Repeat exactly the lines of the material below that run from the "Fulgi de orez 200g" line to the "특대형 100 x 180" line, including both, and do not carry over any pictures.

Data in this exercise:
· · ·

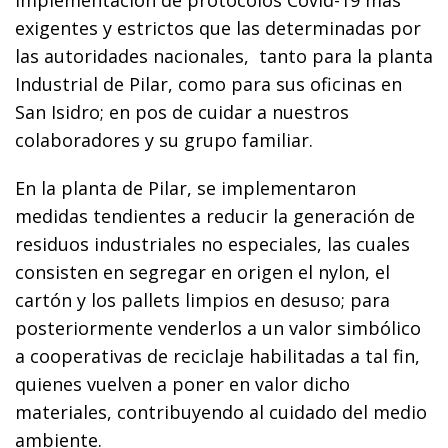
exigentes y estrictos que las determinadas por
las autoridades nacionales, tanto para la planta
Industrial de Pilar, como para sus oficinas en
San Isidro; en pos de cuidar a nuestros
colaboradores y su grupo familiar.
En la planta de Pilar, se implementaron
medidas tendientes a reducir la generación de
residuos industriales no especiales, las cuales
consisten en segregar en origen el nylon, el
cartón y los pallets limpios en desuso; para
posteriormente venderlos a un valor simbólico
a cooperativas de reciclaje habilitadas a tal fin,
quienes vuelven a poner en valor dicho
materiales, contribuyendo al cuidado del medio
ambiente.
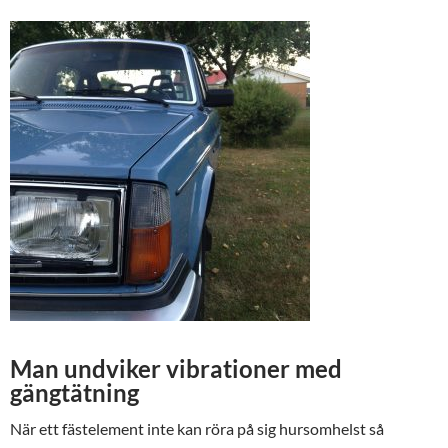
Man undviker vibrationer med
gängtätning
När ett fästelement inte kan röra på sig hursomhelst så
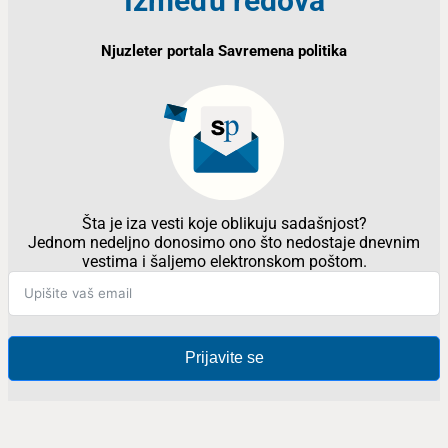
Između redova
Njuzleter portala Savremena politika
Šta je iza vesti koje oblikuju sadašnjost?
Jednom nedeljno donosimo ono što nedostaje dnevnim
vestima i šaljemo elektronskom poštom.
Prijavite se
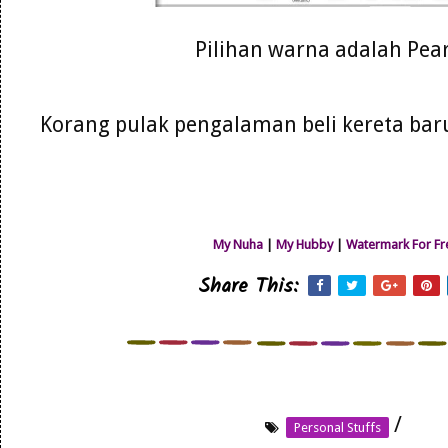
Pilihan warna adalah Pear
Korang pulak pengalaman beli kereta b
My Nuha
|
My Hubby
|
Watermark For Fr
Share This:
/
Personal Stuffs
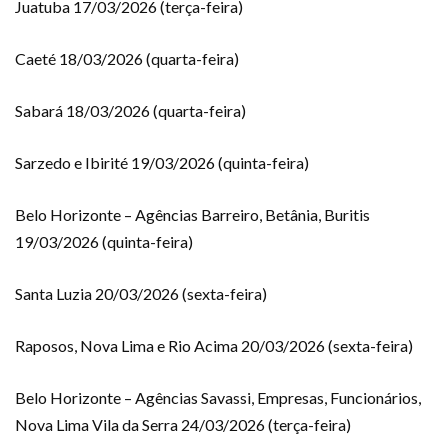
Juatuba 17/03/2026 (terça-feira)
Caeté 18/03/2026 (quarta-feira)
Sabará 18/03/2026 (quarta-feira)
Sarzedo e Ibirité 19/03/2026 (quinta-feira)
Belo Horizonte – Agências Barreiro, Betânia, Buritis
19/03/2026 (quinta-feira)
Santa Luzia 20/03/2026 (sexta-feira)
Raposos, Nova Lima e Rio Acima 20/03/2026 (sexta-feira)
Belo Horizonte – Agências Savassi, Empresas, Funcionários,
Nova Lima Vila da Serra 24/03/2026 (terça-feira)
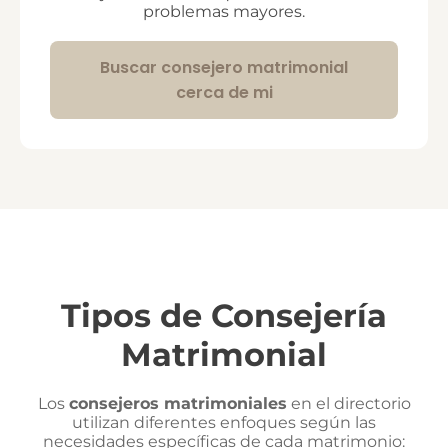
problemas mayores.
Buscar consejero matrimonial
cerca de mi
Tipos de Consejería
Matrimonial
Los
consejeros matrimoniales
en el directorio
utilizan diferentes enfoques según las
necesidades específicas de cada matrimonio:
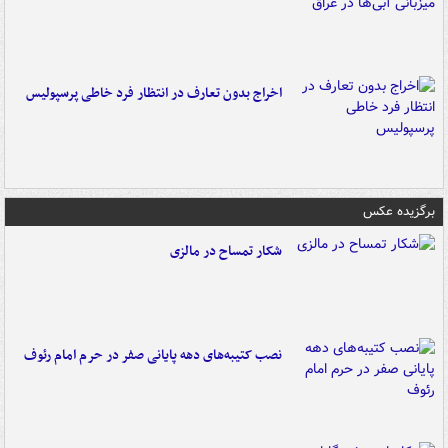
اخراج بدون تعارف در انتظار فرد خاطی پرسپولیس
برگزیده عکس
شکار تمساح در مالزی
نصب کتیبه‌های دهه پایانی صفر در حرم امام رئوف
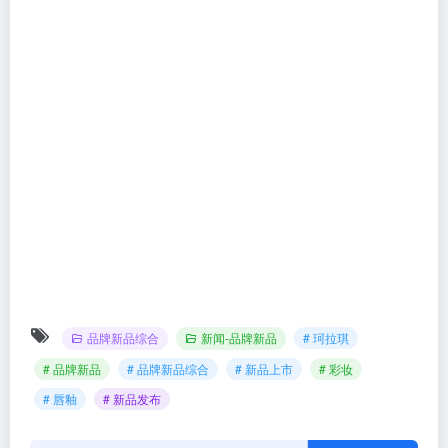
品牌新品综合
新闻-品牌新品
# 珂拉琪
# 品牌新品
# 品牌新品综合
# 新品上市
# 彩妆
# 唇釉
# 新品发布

· · ·

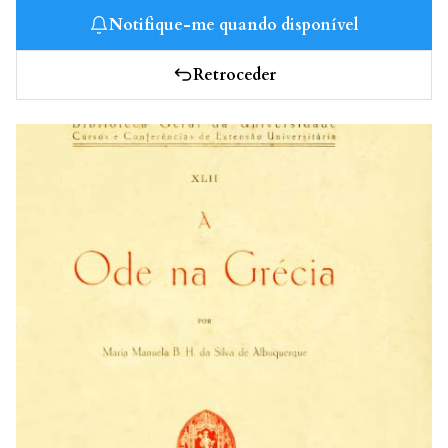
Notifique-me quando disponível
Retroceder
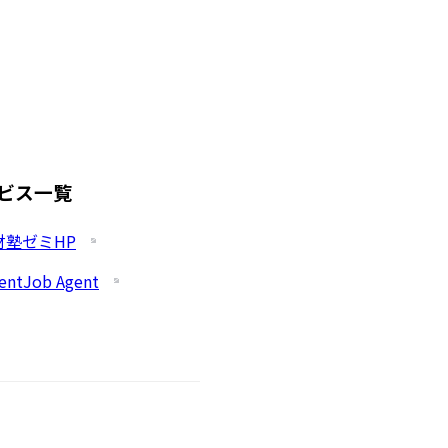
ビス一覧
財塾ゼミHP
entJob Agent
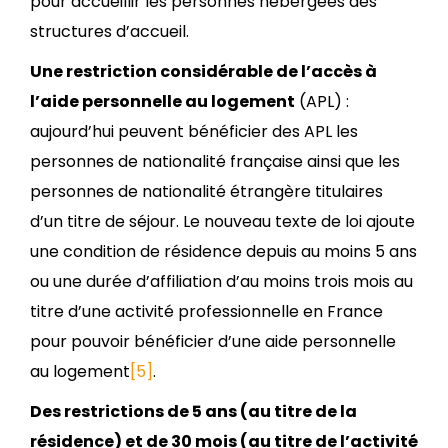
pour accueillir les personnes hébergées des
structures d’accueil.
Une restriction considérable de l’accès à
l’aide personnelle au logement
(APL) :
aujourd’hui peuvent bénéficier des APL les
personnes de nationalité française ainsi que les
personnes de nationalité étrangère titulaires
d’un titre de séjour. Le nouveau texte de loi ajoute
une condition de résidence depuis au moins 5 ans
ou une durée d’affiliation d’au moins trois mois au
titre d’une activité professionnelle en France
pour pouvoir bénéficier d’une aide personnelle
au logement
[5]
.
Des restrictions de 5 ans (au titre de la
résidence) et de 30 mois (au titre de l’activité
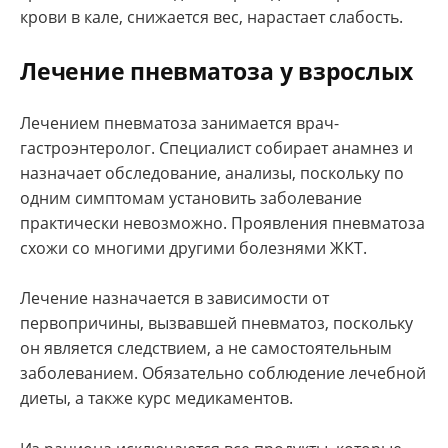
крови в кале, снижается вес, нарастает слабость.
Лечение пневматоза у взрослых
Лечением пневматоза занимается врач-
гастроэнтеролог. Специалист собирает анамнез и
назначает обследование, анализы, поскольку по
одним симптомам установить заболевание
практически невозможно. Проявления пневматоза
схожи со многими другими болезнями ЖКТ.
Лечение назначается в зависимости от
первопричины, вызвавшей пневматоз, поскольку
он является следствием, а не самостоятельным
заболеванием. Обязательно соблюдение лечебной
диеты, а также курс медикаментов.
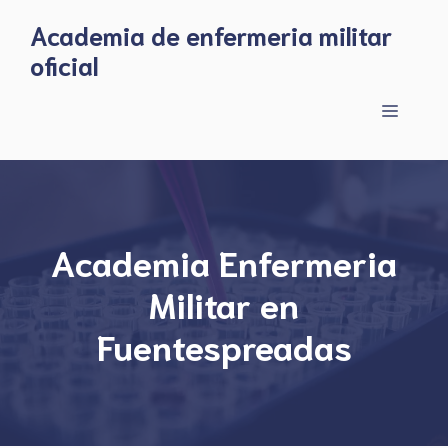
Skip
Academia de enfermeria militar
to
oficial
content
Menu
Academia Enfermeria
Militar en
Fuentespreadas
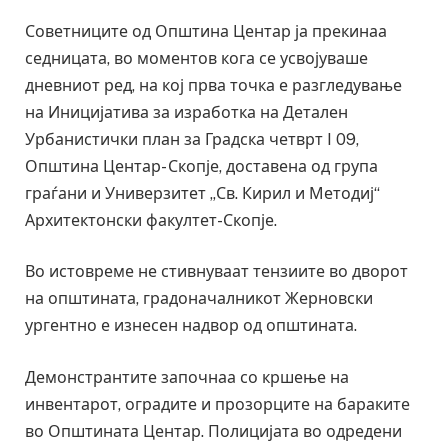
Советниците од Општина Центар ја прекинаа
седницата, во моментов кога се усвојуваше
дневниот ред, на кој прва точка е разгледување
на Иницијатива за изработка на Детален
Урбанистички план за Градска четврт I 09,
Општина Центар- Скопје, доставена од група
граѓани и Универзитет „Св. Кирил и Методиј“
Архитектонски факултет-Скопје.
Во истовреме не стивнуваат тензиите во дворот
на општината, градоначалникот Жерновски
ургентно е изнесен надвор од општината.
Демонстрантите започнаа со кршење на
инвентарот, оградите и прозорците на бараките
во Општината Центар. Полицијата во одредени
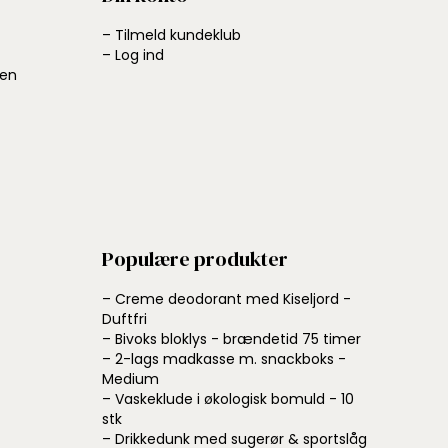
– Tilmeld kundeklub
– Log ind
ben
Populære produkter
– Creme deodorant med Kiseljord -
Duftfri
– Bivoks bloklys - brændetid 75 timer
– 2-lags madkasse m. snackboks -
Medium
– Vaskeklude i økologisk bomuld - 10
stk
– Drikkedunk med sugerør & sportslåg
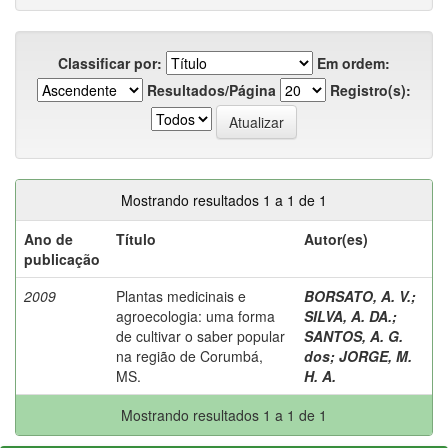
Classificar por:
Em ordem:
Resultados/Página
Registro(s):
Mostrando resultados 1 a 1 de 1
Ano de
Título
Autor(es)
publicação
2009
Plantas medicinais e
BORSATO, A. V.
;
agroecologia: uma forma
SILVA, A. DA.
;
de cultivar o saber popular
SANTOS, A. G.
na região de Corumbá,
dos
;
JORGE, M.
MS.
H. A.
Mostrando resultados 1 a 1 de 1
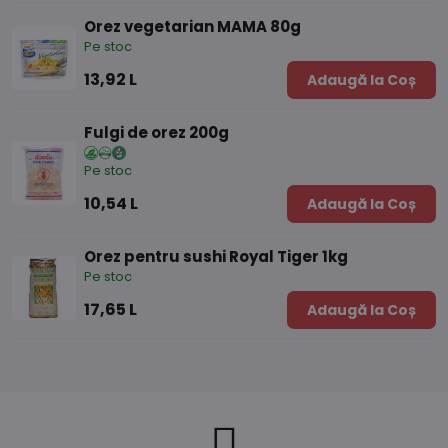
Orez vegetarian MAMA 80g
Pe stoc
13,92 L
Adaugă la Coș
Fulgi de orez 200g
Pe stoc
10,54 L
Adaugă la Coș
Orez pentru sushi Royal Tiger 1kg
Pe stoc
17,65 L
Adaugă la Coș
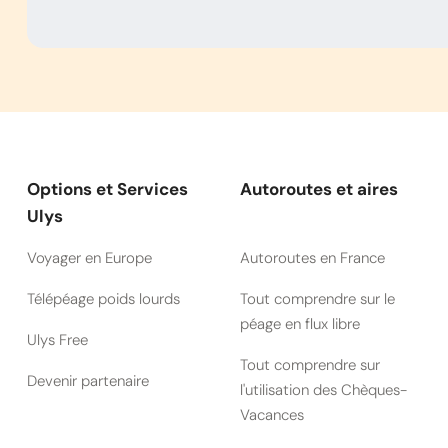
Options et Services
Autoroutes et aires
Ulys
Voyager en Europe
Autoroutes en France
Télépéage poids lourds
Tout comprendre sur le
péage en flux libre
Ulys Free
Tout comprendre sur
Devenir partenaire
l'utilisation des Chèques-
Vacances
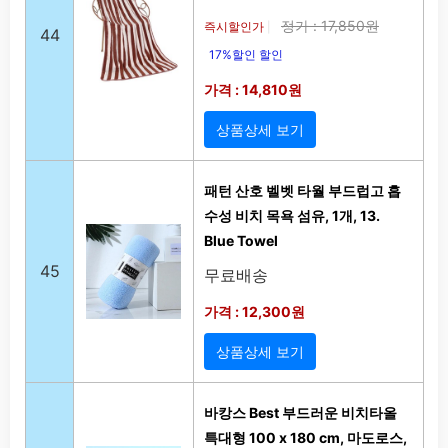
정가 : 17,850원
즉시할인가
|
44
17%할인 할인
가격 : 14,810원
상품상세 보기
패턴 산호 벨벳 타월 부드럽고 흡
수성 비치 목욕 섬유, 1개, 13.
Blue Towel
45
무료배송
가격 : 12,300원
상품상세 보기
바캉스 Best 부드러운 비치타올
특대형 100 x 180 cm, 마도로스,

· · ·

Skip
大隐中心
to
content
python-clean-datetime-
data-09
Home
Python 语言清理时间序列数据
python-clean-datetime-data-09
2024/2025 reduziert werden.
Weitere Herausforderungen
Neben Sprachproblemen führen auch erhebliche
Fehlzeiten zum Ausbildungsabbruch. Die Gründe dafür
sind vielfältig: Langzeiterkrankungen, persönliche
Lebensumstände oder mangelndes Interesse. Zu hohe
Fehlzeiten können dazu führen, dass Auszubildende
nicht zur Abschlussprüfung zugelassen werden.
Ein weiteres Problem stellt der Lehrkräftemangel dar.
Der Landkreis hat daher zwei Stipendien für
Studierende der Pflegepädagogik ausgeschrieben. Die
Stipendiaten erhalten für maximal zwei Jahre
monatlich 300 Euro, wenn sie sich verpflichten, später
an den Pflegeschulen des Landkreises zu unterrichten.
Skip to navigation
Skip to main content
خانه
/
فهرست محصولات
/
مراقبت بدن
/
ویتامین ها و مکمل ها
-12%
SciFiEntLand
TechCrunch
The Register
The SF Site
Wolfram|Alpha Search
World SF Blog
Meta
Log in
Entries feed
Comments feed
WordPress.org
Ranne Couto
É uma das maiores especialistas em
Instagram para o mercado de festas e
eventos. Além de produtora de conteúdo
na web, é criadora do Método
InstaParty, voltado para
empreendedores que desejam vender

· · ·

Completed exercise:
Fulgi de orez 200g
Pe stoc
10,54 L
Adaugă la Coș
Orez pentru sushi Royal Tiger 1kg
Pe stoc
17,65 L
Adaugă la Coș
Options et Services
Autoroutes et aires
Ulys
Voyager en Europe
Autoroutes en France
Télépéage poids lourds
Tout comprendre sur le
péage en flux libre
Ulys Free
Tout comprendre sur
Devenir partenaire
l'utilisation des Chèques-
Vacances
정가 : 17,850원
즉시할인가
|
44
17%할인 할인
가격 : 14,810원
상품상세 보기
패턴 산호 벨벳 타월 부드럽고 흡
수성 비치 목욕 섬유, 1개, 13.
Blue Towel
45
무료배송
가격 : 12,300원
상품상세 보기
바캉스 Best 부드러운 비치타올
특대형 100 x 180 cm, 마도로스,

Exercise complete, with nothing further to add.